Since the Great Recession, generally agreed as lasting from December 2007 to June 2009, middle-class wages have barely budged. Or, as a survey of 2,000 consumers by Deloitte Consulting LLC reports, “Incremental income generated since the recession has disproportionately gone to high-income households, with virtually all income growth between 2007 and 2015 going to the top 20 percent.”

Retailers, according to Deloitte and anecdotal evidence shared locally, have seen a measurable impact from this imbalance. It seems that sales growth has been bifurcated. That is to say, increases in sales have separated into two retail categories: high and low.

To be more respectful to discerning consumers, let’s describe these retail bookends this way: high-end could be status-conscious; low-end, cost-conscious. And the consumers and purveyors in the middle? How about mainstream-conscious. (Deloitte refers to these high-to-low categories as premier, balanced and price-based. We like ours better because consumers are keenly conscious about how they make purchasing decisions.)

What has happened is that the growth has been on the extreme ends of the retail spectrum, with those mainstream-conscious stores in the middle maintaining a recession-related status quo. Little to no sales growth.

During the past five years, revenue at status-conscious stores has seen an 81 percent increase. At cost-conscious stores, the five-year increase was 37 percent. And for the mainstream-conscious, the paltry increase over the past five years has been 2 percent. Goldilocks has not been good to the retailer offering just-right brands and a lackluster experience.

As the economy has improved, one would think the rising tide would have lifted all boats.

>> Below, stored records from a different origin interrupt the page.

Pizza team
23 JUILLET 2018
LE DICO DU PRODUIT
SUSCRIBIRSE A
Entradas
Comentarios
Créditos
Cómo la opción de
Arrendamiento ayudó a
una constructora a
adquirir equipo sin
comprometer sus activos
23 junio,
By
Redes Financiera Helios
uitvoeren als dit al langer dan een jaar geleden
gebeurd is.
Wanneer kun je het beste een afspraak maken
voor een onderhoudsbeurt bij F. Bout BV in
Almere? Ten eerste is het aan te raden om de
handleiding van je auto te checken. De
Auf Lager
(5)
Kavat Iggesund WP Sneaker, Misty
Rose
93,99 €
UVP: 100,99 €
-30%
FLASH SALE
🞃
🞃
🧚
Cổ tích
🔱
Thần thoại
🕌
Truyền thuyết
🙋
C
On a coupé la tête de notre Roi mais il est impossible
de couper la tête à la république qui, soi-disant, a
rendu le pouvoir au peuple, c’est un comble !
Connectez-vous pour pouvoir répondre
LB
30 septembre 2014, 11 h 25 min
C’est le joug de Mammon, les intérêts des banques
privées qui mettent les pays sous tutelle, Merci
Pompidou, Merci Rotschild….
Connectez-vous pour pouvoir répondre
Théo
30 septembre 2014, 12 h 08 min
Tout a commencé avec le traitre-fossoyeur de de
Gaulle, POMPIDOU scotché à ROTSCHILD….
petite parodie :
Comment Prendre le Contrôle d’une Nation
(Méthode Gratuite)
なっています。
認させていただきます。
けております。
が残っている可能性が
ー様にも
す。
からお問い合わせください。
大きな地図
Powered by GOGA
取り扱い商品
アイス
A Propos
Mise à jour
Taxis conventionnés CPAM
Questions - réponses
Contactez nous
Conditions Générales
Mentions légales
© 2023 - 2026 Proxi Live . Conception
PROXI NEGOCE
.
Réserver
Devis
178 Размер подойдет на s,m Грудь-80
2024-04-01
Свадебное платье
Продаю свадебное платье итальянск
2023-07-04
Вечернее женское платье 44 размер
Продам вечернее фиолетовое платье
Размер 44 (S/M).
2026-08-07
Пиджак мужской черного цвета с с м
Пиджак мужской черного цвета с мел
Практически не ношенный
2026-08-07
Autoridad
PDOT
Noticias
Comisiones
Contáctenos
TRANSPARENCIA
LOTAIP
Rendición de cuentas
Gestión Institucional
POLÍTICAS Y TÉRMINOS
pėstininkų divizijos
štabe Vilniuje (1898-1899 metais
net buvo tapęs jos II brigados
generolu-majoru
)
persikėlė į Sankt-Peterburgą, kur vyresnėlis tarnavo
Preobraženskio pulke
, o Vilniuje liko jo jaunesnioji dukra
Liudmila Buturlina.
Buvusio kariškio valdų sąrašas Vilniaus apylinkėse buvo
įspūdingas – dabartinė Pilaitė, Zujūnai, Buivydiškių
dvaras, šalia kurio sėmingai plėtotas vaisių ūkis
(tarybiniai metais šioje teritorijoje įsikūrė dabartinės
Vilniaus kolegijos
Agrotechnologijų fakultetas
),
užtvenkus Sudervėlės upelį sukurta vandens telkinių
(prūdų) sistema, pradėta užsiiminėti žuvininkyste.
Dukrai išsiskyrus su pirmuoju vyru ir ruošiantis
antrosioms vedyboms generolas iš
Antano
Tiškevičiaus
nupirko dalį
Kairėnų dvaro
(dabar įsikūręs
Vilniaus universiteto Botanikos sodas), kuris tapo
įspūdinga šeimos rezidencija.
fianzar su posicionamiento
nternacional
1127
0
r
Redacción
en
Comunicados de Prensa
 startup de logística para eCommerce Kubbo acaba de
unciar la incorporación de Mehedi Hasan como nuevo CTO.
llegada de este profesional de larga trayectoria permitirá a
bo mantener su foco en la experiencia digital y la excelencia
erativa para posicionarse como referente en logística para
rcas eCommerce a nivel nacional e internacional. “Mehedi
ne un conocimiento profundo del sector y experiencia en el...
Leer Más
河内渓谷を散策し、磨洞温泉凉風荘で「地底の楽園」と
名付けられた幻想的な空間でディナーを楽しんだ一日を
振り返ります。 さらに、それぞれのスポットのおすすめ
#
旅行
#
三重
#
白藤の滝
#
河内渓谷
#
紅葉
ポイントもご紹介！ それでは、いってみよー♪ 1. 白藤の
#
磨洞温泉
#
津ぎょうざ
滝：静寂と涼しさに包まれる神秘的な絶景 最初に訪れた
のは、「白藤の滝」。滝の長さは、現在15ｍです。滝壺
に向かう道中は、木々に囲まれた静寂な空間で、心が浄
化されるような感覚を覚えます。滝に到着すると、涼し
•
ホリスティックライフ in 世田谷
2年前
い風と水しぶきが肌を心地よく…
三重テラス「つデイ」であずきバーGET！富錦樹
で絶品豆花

Not so. The highest previous one-year revenue increase in the status-conscious brand category was 8 percent; cost-conscious, 7 percent; while mainstream-conscious has been moored at a negative 2 percent.

Retail expansion has also been viewed as somewhat surprising, as pundits have been lamenting the coming extinction of bricks-and-mortar stores, giving in to online preferences. (For our part, we have suggested that standing stores will not go away, but may become smaller, thus achieving a more effective cohabitation with their online brothers and sisters. We’ll see.)

The proof of expansion, without consideration of square-footage footprints, has been seen in the fact that cost-conscious retailers from 2015-17 opened 2.5 new stores for every one that the mainstream cohort closed. Status-conscious store openings offered a paradox to middling shutterings, cutting ribbons on one new store for every one that mainstream-conscious retailers closed. The actual store numbers for the period were 109 new stores for the status group, compared with 263 for the cost group, with the mainstream group closing 108 stores.

The current economy and lack of wage growth in the center show a “hollowing” of the middle class, some say, with retailers catering to this segment exhibiting a dearth of sales as a result.

What to do?

Well, consumers still relish an engaging and entertaining experience at retail. And they want to feel like they are receiving value for their choices. That value proposition is not just reserved for cost-conscious shoppers. All consumers, regardless of where they fall in our three-tiered income bracket, seek value, value as they choose to define it. Consequently, retailers at every level surely would want to determine what their target consumers perceive as value, and add it to product, price, promotion and place. For today, that exercise is critically needed in the middle-ground or mainstream-conscious segment of the market.

Middling and mediocre just won’t do.